Dans ces conditions, selon cette approche purement « mécanique », une absence de LFSS pour 2026 pourrait ne pas avoir d'effet majeur sur le déficit :
- d'un côté, l'absence de LFSS susciterait la disparition de la clause de sauvegarde (1,6 milliard d'euros) et des mesures figurant dans le texte stricto sensu, qui dans la version adoptée par l'Assemblée nationale en nouvelle lecture améliorent le solde d'environ 5 milliards d'euros30(*) ;
- de l'autre, la croissance de l'Ondam serait réduite de plusieurs milliards d'euros du fait du gel des tarifs et des dotations (au prix d'une désorganisation majeure du système de santé).
Avec prise en compte des effets « politiques » : un déficit proche de 30 milliards d'euros ?
Toutefois, on voit mal comment le gel des tarifs et dotations à leur niveau de 2025 serait politiquement possible sur la totalité de l'année. Ils devraient vraisemblablement être revus à la hausse, éventuellement sur la base d'un texte législatif autre qu'une LFSS.

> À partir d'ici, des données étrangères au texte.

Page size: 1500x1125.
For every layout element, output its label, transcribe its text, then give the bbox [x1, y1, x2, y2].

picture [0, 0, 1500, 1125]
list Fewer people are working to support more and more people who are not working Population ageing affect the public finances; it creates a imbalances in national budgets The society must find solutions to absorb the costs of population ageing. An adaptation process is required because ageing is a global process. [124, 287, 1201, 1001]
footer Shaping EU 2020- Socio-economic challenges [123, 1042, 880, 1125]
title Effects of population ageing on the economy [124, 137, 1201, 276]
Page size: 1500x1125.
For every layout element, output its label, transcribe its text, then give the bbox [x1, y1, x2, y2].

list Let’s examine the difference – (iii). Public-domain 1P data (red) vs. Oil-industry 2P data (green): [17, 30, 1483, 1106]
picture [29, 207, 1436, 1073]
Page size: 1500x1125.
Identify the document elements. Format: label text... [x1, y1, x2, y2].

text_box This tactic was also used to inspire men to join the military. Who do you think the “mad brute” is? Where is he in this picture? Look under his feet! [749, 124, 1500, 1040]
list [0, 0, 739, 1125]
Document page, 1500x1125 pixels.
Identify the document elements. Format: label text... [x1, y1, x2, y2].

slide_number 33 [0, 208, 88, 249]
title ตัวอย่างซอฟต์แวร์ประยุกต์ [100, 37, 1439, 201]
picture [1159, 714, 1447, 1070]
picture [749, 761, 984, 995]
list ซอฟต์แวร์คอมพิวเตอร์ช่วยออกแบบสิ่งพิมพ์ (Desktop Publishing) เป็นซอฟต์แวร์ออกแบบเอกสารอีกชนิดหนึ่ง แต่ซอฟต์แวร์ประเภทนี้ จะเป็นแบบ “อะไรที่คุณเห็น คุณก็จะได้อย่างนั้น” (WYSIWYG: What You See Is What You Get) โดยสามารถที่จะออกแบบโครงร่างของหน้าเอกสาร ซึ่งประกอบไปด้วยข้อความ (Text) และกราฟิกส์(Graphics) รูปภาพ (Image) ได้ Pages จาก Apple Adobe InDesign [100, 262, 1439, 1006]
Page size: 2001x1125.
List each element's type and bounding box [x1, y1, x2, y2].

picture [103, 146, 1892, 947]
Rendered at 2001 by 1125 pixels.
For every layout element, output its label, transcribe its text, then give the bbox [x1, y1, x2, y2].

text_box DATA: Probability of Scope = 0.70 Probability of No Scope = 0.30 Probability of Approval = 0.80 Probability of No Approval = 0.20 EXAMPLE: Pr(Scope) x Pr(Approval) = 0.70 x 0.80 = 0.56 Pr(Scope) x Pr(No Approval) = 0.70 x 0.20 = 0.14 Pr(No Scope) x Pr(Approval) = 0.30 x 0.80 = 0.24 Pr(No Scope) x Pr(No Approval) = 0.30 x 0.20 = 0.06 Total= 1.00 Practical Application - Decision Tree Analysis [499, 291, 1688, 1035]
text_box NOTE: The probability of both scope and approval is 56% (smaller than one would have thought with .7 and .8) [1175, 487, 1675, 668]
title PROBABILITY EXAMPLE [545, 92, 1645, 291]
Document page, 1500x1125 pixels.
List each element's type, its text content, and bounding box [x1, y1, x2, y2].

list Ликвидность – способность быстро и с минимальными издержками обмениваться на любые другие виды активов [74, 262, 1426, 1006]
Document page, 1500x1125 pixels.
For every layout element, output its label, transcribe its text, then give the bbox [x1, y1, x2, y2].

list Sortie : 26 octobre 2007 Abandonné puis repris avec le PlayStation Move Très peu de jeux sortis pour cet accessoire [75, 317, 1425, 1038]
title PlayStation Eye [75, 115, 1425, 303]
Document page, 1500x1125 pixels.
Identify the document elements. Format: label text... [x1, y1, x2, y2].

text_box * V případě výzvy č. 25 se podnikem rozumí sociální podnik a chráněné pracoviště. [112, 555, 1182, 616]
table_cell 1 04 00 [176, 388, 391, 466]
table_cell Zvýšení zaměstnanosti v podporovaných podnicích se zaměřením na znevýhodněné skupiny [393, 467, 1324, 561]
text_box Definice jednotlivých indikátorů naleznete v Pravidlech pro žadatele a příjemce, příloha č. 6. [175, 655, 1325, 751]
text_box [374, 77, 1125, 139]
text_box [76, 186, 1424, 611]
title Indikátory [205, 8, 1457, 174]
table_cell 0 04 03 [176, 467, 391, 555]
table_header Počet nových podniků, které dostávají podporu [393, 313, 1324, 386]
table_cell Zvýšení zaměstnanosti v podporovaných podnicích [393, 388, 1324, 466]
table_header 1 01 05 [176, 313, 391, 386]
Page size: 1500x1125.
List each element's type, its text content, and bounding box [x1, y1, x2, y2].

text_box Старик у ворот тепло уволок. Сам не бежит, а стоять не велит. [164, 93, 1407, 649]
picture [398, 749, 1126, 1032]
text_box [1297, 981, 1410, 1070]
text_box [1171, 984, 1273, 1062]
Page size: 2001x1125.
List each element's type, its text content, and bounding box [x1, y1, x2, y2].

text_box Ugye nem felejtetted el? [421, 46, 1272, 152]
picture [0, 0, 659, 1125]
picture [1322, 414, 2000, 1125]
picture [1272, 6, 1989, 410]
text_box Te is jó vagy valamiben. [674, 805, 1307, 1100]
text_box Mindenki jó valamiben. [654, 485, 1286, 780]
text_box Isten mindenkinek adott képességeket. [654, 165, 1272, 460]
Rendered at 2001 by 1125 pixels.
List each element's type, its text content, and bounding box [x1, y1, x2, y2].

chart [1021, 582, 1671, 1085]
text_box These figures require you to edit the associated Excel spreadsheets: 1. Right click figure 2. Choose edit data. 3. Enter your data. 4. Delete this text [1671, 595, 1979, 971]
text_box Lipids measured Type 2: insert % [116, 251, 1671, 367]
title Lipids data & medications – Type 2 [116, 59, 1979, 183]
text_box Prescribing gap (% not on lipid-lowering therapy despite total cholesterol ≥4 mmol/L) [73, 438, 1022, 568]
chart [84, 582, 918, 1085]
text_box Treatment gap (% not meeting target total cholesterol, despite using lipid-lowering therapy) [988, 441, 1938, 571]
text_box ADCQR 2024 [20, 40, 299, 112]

Ensuite, en l'absence de LFSS, le Gouvernement pourrait ne pas disposer de la légitimité nécessaire pour prendre les mesures réglementaires d'amélioration du solde actuellement prévues.
Au total, le principal écart par rapport au scénario à « politiques inchangées » du rapport à la CCSS (déficit de 28,7 milliards d'euros) pourrait donc être la disparition de la clause de sauvegarde (1,6 milliard d'euros). Le déficit serait alors d'environ 30 milliards d'euros (avant prise en compte de l'effet d'une telle situation sur la croissance économique).
* 27 Concrètement, le solde prévisionnel du PLFSS est la somme du chiffrage du rapport à la CCSS et des mesures du PLFSS et des textes réglementaires associés, figurant dans l'annexe 3 au PLFSS.
* 28 Selon lequel la loi de financement de l'année « arrête la liste des régimes obligatoires de base et des organismes concourant à leur financement habilités à recourir à des ressources non permanentes, ainsi que les limites dans lesquelles leurs besoins de trésorerie peuvent être couverts par de telles ressources ».
* 29 À l'occasion de l'examen du PLFSS en nouvelle lecture à l'Assemblée nationale, le Gouvernement a diffusé une note du directeur de la sécurité sociale au Premier ministre, datée du 4 décembre 2025, portant sur les « conséquences d'un retard ou d'un défaut d'adoption du projet de loi de financement de la sécurité sociale pour 2026 ». Cette note a été diffusée par le magazine spécialisé Contexte.
* 30 Taxe d'un milliard d'euros sur les complémentaires santé, augmentation de 1,5 milliard d'euros de la CSG capital, compensation de 2,6 milliards d'euros de niches sociales supplémentaires.